Sunday, April 6, 2008

White Oleander: B

Michelle Pfeiffer plays a great bitch. In such films as Hairspray and Stardust, the actress has shown her indomitable skill as a live-action, modern, Cruella de Vil. And in Batman Returns and White Oleander, she expanded her range portraying a pair of women who subvert all experience, fitting each conflict into their own respective hot-boxes of feminine empowerment. For Batman, that meant Pfeiffer had to bend to the freaky-Goth-maestro Tim Burton as light-S&M vixen Catwoman; for Oleander, she wears nothing as flattering as a leather-corset, and wields nothing as intimidating as a 20-foot whip, yet her character Ingrid Magnussen is a harrowing villain. Or, at least, she should have been; she even was, for a time, in Janet Finch’s novel on which Peter Kosminksy’s film is based. But on screen, with cheekbones that could cut glass and a stare that freezes blood, the audience is repeatedly begged to sympathize, to understand her, as mother/murderer. Surrounded by Finch’s florid, venomously entrancing prose, the reader was never so belittled; and the fact that they are now is just the flash-point for everything tidy and Hallmark about a literary adaptation that merely stings where it should have scalded.

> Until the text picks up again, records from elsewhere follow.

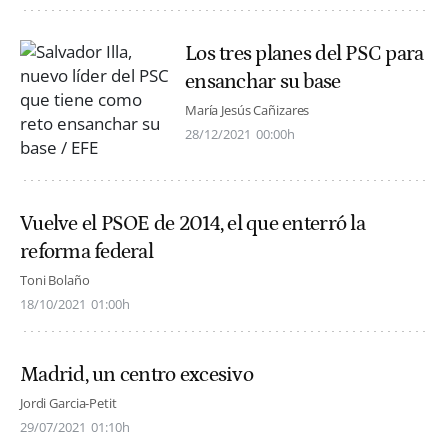
Los tres planes del PSC para
ensanchar su base
María Jesús Cañizares
28/12/2021
00:00h
Vuelve el PSOE de 2014, el que enterró la
reforma federal
Toni Bolaño
18/10/2021
01:00h
Madrid, un centro excesivo
Jordi Garcia-Petit
29/07/2021
01:10h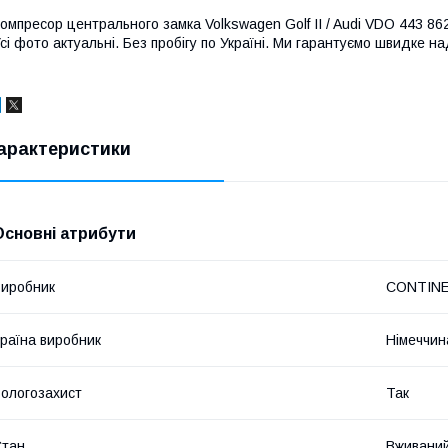
омпресор центрального замка Volkswagen Golf II / Audi VDO 443 862 
сі фото актуальні. Без пробігу по Україні. Ми гарантуємо швидке на
арактеристики
Основні атрибути
иробник
CONTIN
раїна виробник
Німеччин
ологозахист
Так
Стан
Вживани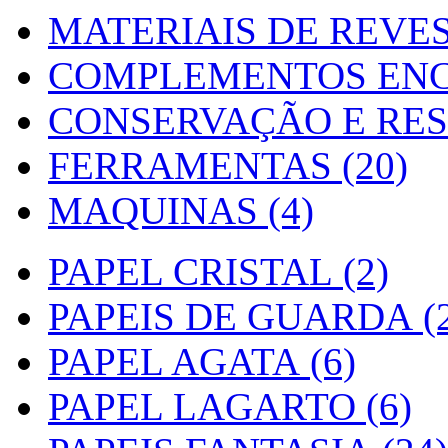
MATERIAIS DE REVES
COMPLEMENTOS ENC
CONSERVAÇÃO E RES
FERRAMENTAS (20)
MAQUINAS (4)
PAPEL CRISTAL (2)
PAPEIS DE GUARDA (2
PAPEL AGATA (6)
PAPEL LAGARTO (6)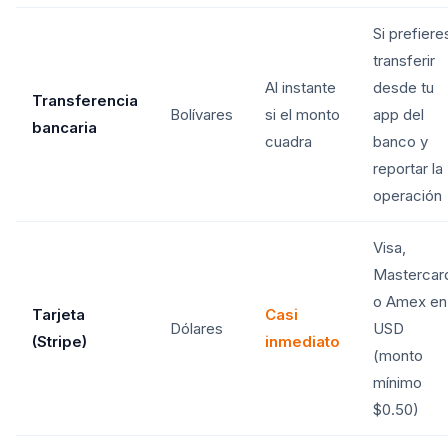
Si prefiere
transferir
Al instante
desde tu
Transferencia
Bolívares
si el monto
app del
bancaria
cuadra
banco y
reportar la
operación
Visa,
Mastercar
o Amex en
Tarjeta
Casi
Dólares
USD
(Stripe)
inmediato
(monto
mínimo
$0.50)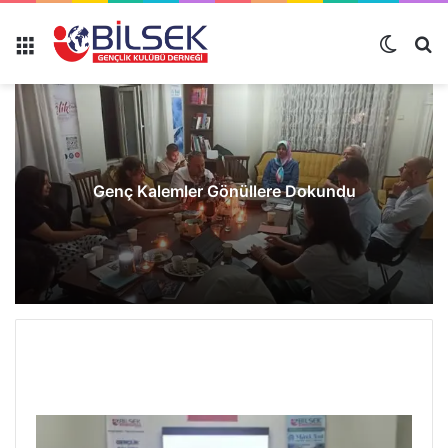
Genç Kalemler Gönüllere Dokundu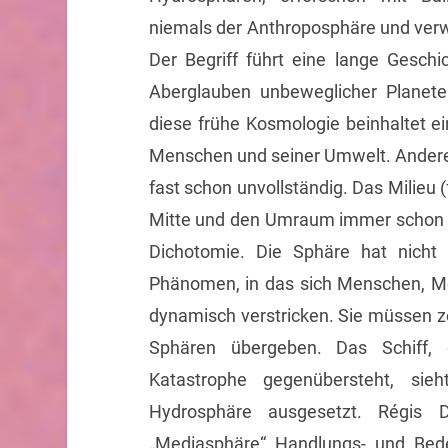
niemals der Anthroposphäre und verw
Der Begriff führt eine lange Gesch
Aberglauben unbeweglicher Planete
diese frühe Kosmologie beinhaltet e
Menschen und seiner Umwelt. Ander
fast schon unvollständig. Das Milieu (
Mitte und den Umraum immer schon z
Dichotomie. Die Sphäre hat nicht 
Phänomen, in das sich Menschen, Med
dynamisch verstricken. Sie müssen z
Sphären übergeben. Das Schiff,
Katastrophe gegenübersteht, sieh
Hydrosphäre ausgesetzt. Régis 
„Mediasphäre“ Handlungs- und Bed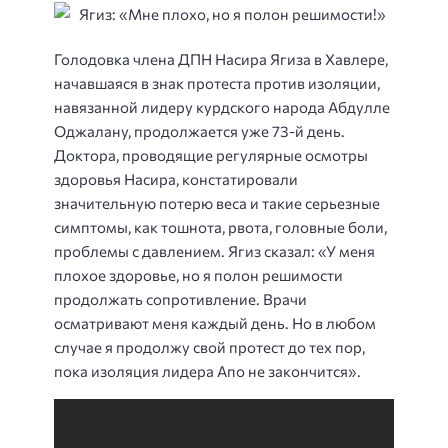
Голодовка члена ДПН Насира Ягиза в Хавлере,
начавшаяся в знак протеста против изоляции,
навязанной лидеру курдского народа Абдулле
Оджалану, продолжается уже 73-й день.
Доктора, проводящие регулярные осмотры
здоровья Насира, констатировали
значительную потерю веса и такие серьезные
симптомы, как тошнота, рвота, головные боли,
проблемы с давлением. Ягиз сказал: «У меня
плохое здоровье, но я полон решимости
продолжать сопротивление. Врачи
осматривают меня каждый день. Но в любом
случае я продолжу свой протест до тех пор,
пока изоляция лидера Апо не закончится».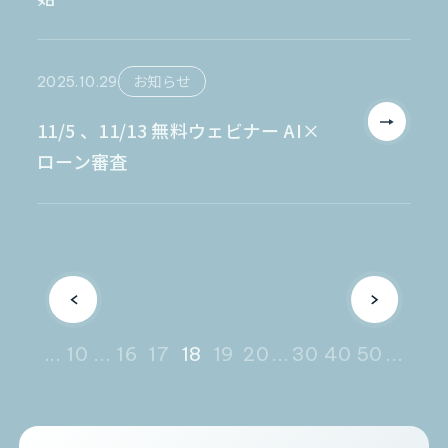
2025.10.29
お知らせ
11/5 、11/13 無料ウェビナー AI×
ローン審査
...
10
...
16
17
18
19
20
...
30
40
50
...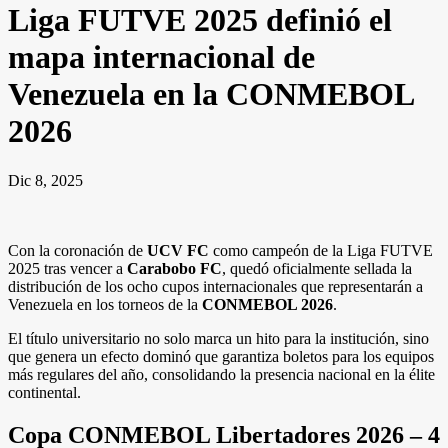
Liga FUTVE 2025 definió el
mapa internacional de
Venezuela en la CONMEBOL
2026
Dic 8, 2025
Con la coronación de
UCV FC
como campeón de la Liga FUTVE
2025 tras vencer a
Carabobo FC
, quedó oficialmente sellada la
distribución de los ocho cupos internacionales que representarán a
Venezuela en los torneos de la
CONMEBOL 2026
.
El título universitario no solo marca un hito para la institución, sino
que genera un efecto dominó que garantiza boletos para los equipos
más regulares del año, consolidando la presencia nacional en la élite
continental.
Copa CONMEBOL Libertadores 2026 – 4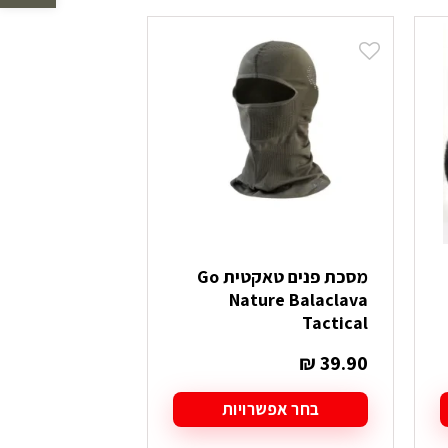
לפי
הפריט
העדכני
ביותר
מסכת פנים טאקטית Go
Nature Balaclava
Tactical
₪
39.90
בחר אפשרויות
למוצר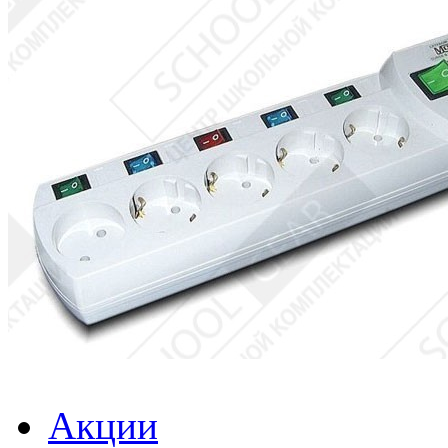
Акции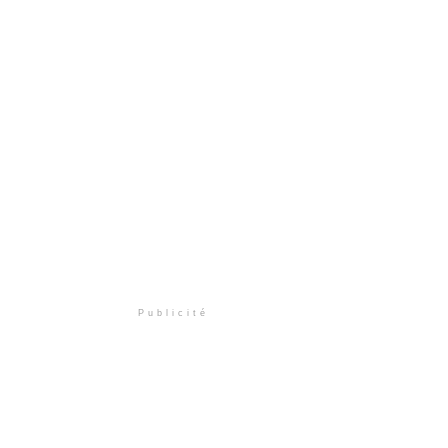
Publicité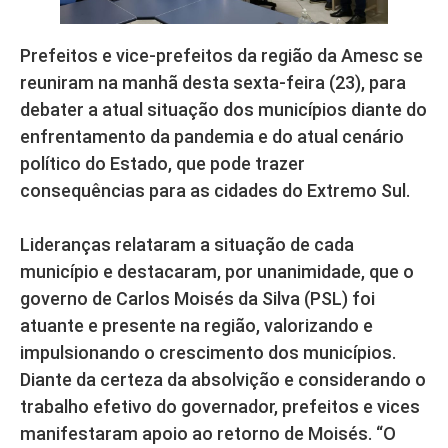
Prefeitos e vice-prefeitos da região da Amesc se
reuniram na manhã desta sexta-feira (23), para
debater a atual situação dos municípios diante do
enfrentamento da pandemia e do atual cenário
político do Estado, que pode trazer
consequências para as cidades do Extremo Sul.
Lideranças relataram a situação de cada
município e destacaram, por unanimidade, que o
governo de Carlos Moisés da Silva (PSL) foi
atuante e presente na região, valorizando e
impulsionando o crescimento dos municípios.
Diante da certeza da absolvição e considerando o
trabalho efetivo do governador, prefeitos e vices
manifestaram apoio ao retorno de Moisés. “O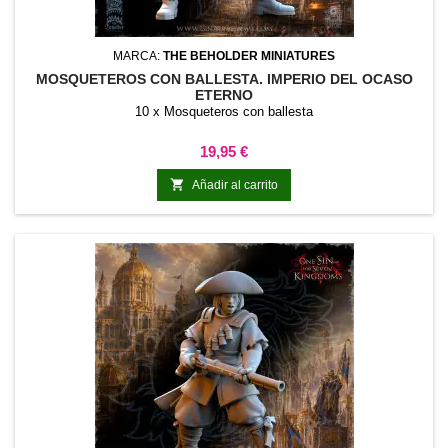
MARCA:
THE BEHOLDER MINIATURES
MOSQUETEROS CON BALLESTA. IMPERIO DEL OCASO
ETERNO
10 x Mosqueteros con ballesta
Precio
19,95 €

Añadir al carrito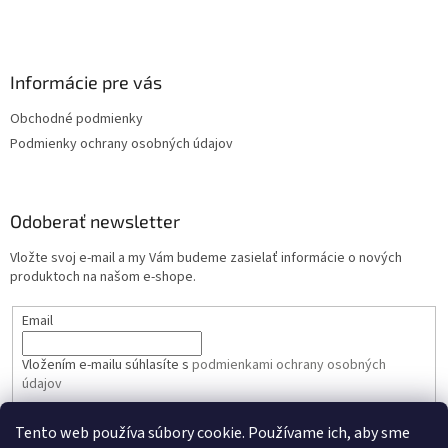
y
v
ý
p
Informácie pre vás
i
s
Obchodné podmienky
u
Podmienky ochrany osobných údajov
Odoberať newsletter
Vložte svoj e-mail a my Vám budeme zasielať informácie o nových
produktoch na našom e-shope.
Email
Vložením e-mailu súhlasíte s
podmienkami ochrany osobných
údajov
Tento web používa súbory cookie. Používame ich, aby sme
PRIHLÁSIŤ SA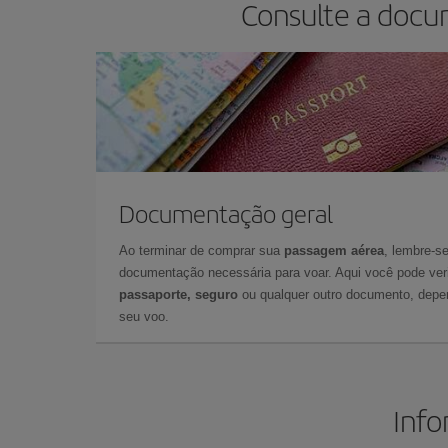
Consulte a docu
Documentação geral
Ao terminar de comprar sua
passagem aérea
, lembre-se
documentação necessária para voar. Aqui você pode veri
passaporte, seguro
ou qualquer outro documento, depe
seu voo.
Info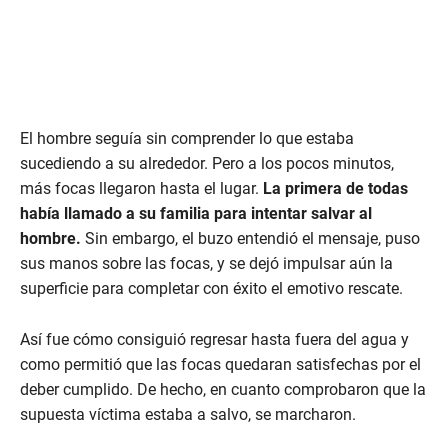
El hombre seguía sin comprender lo que estaba
sucediendo a su alrededor. Pero a los pocos minutos,
más focas llegaron hasta el lugar.
La primera de todas
había llamado a su familia para intentar salvar al
hombre.
Sin embargo, el buzo entendió el mensaje, puso
sus manos sobre las focas, y se dejó impulsar aún la
superficie para completar con éxito el emotivo rescate.
Así fue cómo consiguió regresar hasta fuera del agua y
como permitió que las focas quedaran satisfechas por el
deber cumplido. De hecho, en cuanto comprobaron que la
supuesta víctima estaba a salvo, se marcharon.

But the movie isn’t necessarily about Ingrid, not really. On both page and screen, the narrative bildungsroman centers on her daughter, Astrid (Alison Lohman), forced to go through a cycle of foster homes after her mother commits first-degree murder. Again, part of the ugly, unruly sprawl of the novel is cleaned up, shined for the film. The first home Astrid is sent to is still the abode of Starr (Robin Wright Penn), and she still falls into a sexual tryst with Starr’s live-in boyfriend Ray (Cole Hauser); but now Starr is perkier, oddly more wholesome as a white-trash Desperate Housewife. And Ray is no longer the schlub that plays a major-role in Astrid’s brief sexual oddyssey - he’s a blue-collar hunk. This sensibility extends past Starr’s home and on toward the other foster-parents Astrid finds herself in the care of. Tellingly, writer Mary Agnes Donoghue leaves out Amelia Ramos, the upper-crust business woman who maintains a disciplined home of foster-girls/slaves whom she regularly starves. Perhaps she assumed we couldn’t take the viciousness of our heroine’s plight, but part of the pull of the book is in the continuing blossoms of cruelty and beauty Astrid regularly encounters - a cunning metaphor perpetually tied together by the recurring image of the White Oleander.

The plot-structure (even though it axes two of the homes Astrid lives in) remains faithful, a skill the director employed to similar solid effect in his adaptation of Emily Brontë’s Wuthering Heights. And just as there, Kosminsky uses cut-away shots of the landscape (in this case, the hot Santa Ana winds blowing through the trees) to communicate internal turmoil. But he still stumbles, here as there, no matter the number of great actresses he employs. Donoghue’s script is a distillation - an admirable one, too - that occasionally lapses into reduction. The relationship between the beautiful aesthete who calls herself Ingrid and her daughter is nowhere near as soulfully strained as it was in Finch’s book; instead it becomes a series of tearful confrontations/therapy sessions. And the series of bumps and obstacles Astrid overcomes or is overcome by to discover her individual self are lineated and romanticized (e.g. her relationship with fellow foster Paul Trout) when they shouldn’t be. The complex overlapping leaves and deadly blooms that marked Oleander the book are pruned back into a pretty, affecting, and pretty tame movie.

Alison Lohman is a near revelation: willowy and resilient, observant and intelligent. And grand kudos are in order for each of the willing women who embody the various emotionally cracked/destroyed/manipulative/insecure characters who flit in and out of Astrid’s life. Formerly mentioned were Pfeiffer and Penn, but there’s also Renée Zellweger, Svetlana Efremova, and Amy Aquino - each portraying with virtuoso skill their intermeshing personalities that come together to school their collective charge on such Big Themes as her place in life, womahood, and child-parent relationships. But one still gets the nagging thought that the writer and director don’t really so much care about all of these things, so much as rather or not we connect with Ingrid. In the book, that was hard to do, and we weren’t exactly pressured into it. But the film almost demands such an act from its audience; and the strain nearly overwhelms the delicate, lyrical, occasionally profound, mostly-average film sheltered beneath.